> Exercise objective
Write out every record below exactly, so that nothing differs from what is shown.

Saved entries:
- - -

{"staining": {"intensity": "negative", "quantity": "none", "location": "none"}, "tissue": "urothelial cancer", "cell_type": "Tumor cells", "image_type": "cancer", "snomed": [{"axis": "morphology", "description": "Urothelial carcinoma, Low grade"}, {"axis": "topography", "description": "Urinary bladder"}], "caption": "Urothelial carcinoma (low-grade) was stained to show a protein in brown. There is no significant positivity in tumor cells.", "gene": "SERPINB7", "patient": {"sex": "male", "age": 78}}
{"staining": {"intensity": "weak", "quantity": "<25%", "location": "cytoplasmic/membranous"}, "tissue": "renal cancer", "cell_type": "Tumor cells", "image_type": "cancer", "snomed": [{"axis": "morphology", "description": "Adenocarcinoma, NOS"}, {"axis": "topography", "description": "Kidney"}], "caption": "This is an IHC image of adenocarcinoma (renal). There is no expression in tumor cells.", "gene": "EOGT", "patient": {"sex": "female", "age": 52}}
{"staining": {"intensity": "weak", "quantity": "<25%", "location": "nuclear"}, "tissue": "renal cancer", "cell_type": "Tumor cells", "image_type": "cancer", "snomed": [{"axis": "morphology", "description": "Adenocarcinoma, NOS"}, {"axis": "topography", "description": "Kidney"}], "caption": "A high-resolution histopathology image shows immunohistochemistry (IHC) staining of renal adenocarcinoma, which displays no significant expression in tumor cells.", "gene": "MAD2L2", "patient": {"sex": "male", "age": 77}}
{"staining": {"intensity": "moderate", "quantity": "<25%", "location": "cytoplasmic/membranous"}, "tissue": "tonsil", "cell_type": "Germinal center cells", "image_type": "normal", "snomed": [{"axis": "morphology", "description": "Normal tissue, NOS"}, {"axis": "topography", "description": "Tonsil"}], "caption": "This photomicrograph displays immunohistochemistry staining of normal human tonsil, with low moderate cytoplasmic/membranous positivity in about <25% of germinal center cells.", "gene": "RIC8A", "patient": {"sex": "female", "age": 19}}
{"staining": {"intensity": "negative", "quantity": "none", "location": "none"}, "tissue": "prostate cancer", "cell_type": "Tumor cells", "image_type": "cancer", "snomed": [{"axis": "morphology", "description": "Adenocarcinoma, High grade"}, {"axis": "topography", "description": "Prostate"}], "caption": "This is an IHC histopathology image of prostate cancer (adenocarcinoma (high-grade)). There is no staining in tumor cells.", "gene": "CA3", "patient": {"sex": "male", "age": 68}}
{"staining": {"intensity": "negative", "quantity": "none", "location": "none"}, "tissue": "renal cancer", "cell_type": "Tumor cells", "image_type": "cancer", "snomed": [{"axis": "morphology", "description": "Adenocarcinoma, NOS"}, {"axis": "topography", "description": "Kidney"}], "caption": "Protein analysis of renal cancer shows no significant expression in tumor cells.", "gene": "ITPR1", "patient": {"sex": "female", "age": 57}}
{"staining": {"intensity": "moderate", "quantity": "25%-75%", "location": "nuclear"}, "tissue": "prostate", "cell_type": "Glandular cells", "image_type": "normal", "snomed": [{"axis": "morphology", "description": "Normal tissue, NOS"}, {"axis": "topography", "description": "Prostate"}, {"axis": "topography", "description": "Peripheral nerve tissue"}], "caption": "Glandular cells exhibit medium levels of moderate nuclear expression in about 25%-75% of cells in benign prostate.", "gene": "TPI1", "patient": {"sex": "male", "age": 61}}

- - -

> Answer to this exercise
{"staining": {"intensity": "negative", "quantity": "none", "location": "none"}, "tissue": "urothelial cancer", "cell_type": "Tumor cells", "image_type": "cancer", "snomed": [{"axis": "morphology", "description": "Urothelial carcinoma, Low grade"}, {"axis": "topography", "description": "Urinary bladder"}], "caption": "Urothelial carcinoma (low-grade) was stained to show a protein in brown. There is no significant positivity in tumor cells.", "gene": "SERPINB7", "patient": {"sex": "male", "age": 78}}
{"staining": {"intensity": "weak", "quantity": "<25%", "location": "cytoplasmic/membranous"}, "tissue": "renal cancer", "cell_type": "Tumor cells", "image_type": "cancer", "snomed": [{"axis": "morphology", "description": "Adenocarcinoma, NOS"}, {"axis": "topography", "description": "Kidney"}], "caption": "This is an IHC image of adenocarcinoma (renal). There is no expression in tumor cells.", "gene": "EOGT", "patient": {"sex": "female", "age": 52}}
{"staining": {"intensity": "weak", "quantity": "<25%", "location": "nuclear"}, "tissue": "renal cancer", "cell_type": "Tumor cells", "image_type": "cancer", "snomed": [{"axis": "morphology", "description": "Adenocarcinoma, NOS"}, {"axis": "topography", "description": "Kidney"}], "caption": "A high-resolution histopathology image shows immunohistochemistry (IHC) staining of renal adenocarcinoma, which displays no significant expression in tumor cells.", "gene": "MAD2L2", "patient": {"sex": "male", "age": 77}}
{"staining": {"intensity": "moderate", "quantity": "<25%", "location": "cytoplasmic/membranous"}, "tissue": "tonsil", "cell_type": "Germinal center cells", "image_type": "normal", "snomed": [{"axis": "morphology", "description": "Normal tissue, NOS"}, {"axis": "topography", "description": "Tonsil"}], "caption": "This photomicrograph displays immunohistochemistry staining of normal human tonsil, with low moderate cytoplasmic/membranous positivity in about <25% of germinal center cells.", "gene": "RIC8A", "patient": {"sex": "female", "age": 19}}
{"staining": {"intensity": "negative", "quantity": "none", "location": "none"}, "tissue": "prostate cancer", "cell_type": "Tumor cells", "image_type": "cancer", "snomed": [{"axis": "morphology", "description": "Adenocarcinoma, High grade"}, {"axis": "topography", "description": "Prostate"}], "caption": "This is an IHC histopathology image of prostate cancer (adenocarcinoma (high-grade)). There is no staining in tumor cells.", "gene": "CA3", "patient": {"sex": "male", "age": 68}}
{"staining": {"intensity": "negative", "quantity": "none", "location": "none"}, "tissue": "renal cancer", "cell_type": "Tumor cells", "image_type": "cancer", "snomed": [{"axis": "morphology", "description": "Adenocarcinoma, NOS"}, {"axis": "topography", "description": "Kidney"}], "caption": "Protein analysis of renal cancer shows no significant expression in tumor cells.", "gene": "ITPR1", "patient": {"sex": "female", "age": 57}}
{"staining": {"intensity": "moderate", "quantity": "25%-75%", "location": "nuclear"}, "tissue": "prostate", "cell_type": "Glandular cells", "image_type": "normal", "snomed": [{"axis": "morphology", "description": "Normal tissue, NOS"}, {"axis": "topography", "description": "Prostate"}, {"axis": "topography", "description": "Peripheral nerve tissue"}], "caption": "Glandular cells exhibit medium levels of moderate nuclear expression in about 25%-75% of cells in benign prostate.", "gene": "TPI1", "patient": {"sex": "male", "age": 61}}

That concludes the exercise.